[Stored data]
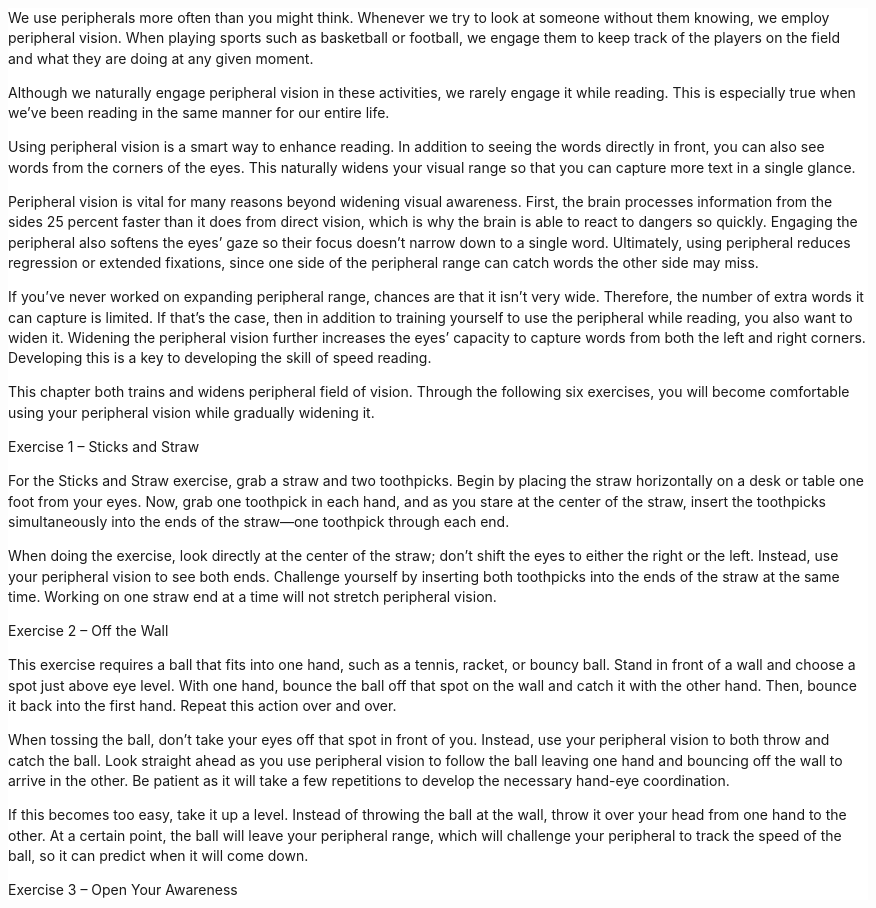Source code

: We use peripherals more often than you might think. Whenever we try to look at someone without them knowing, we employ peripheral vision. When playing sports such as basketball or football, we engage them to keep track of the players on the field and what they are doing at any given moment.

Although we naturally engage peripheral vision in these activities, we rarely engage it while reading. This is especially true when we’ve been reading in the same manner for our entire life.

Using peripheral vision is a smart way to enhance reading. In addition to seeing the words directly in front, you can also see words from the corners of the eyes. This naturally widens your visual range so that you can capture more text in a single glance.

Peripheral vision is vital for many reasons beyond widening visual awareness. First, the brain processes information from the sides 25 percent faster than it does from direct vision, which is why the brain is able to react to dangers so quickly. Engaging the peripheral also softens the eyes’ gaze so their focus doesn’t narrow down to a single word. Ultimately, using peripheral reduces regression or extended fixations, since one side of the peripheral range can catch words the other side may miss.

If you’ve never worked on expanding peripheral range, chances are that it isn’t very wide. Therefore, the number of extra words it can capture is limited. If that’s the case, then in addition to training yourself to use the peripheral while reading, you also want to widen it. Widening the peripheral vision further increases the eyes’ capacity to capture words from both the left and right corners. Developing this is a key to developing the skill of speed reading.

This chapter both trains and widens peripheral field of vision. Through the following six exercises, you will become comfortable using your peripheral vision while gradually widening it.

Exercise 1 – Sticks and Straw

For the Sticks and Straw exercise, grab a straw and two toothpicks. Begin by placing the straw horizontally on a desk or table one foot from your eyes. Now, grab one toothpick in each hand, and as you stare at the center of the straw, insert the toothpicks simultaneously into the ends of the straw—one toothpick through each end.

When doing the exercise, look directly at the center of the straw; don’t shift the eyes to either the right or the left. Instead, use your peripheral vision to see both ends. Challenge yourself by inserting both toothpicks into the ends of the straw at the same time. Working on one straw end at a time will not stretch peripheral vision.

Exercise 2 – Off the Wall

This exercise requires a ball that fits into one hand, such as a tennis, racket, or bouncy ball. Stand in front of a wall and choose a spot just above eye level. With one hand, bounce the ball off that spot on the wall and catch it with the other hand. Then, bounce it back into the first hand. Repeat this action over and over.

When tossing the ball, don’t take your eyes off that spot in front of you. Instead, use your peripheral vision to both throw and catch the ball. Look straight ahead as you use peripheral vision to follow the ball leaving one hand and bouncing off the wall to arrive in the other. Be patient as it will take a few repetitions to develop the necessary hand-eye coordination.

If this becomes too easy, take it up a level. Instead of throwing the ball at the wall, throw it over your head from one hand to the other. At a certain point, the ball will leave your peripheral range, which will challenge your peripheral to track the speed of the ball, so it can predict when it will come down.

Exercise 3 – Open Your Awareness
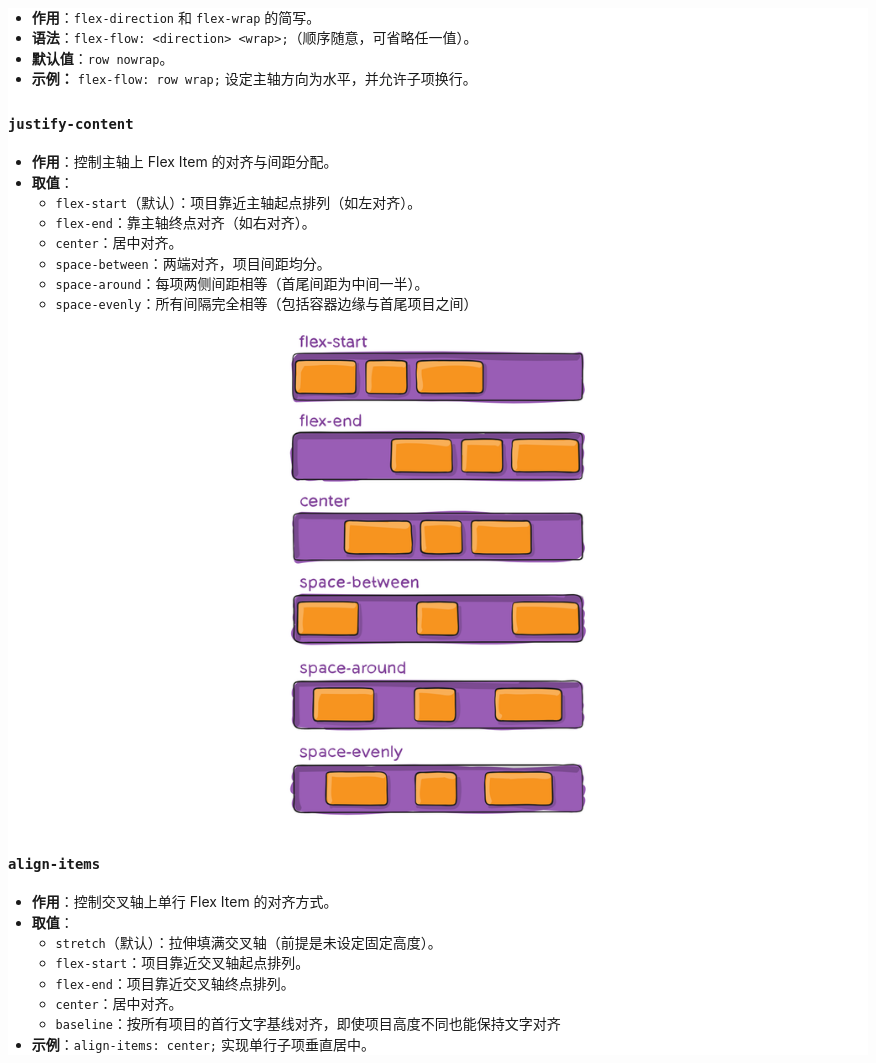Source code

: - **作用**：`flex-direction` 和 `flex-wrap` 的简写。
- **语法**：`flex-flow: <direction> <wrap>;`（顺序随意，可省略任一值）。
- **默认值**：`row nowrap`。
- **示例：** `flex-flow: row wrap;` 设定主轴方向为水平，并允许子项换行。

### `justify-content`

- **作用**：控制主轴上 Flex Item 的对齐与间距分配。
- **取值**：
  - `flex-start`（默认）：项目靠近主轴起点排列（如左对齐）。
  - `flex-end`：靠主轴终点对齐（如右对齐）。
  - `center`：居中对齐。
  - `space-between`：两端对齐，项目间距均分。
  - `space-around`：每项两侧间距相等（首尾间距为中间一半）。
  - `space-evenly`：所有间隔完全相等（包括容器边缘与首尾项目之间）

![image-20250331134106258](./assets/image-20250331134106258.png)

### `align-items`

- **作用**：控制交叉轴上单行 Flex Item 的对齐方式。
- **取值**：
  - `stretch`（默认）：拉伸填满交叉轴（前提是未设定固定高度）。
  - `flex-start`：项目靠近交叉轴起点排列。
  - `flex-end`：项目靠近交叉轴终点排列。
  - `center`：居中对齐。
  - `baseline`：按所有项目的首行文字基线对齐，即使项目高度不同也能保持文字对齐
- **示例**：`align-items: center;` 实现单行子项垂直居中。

* WORK INSTRUCTIONS *
If a line of the records above holds the word "flow", show it.

* EXERCISE ANSWER *
- **语法**：`flex-flow: <direction> <wrap>;`（顺序随意，可省略任一值）。
- **示例：** `flex-flow: row wrap;` 设定主轴方向为水平，并允许子项换行。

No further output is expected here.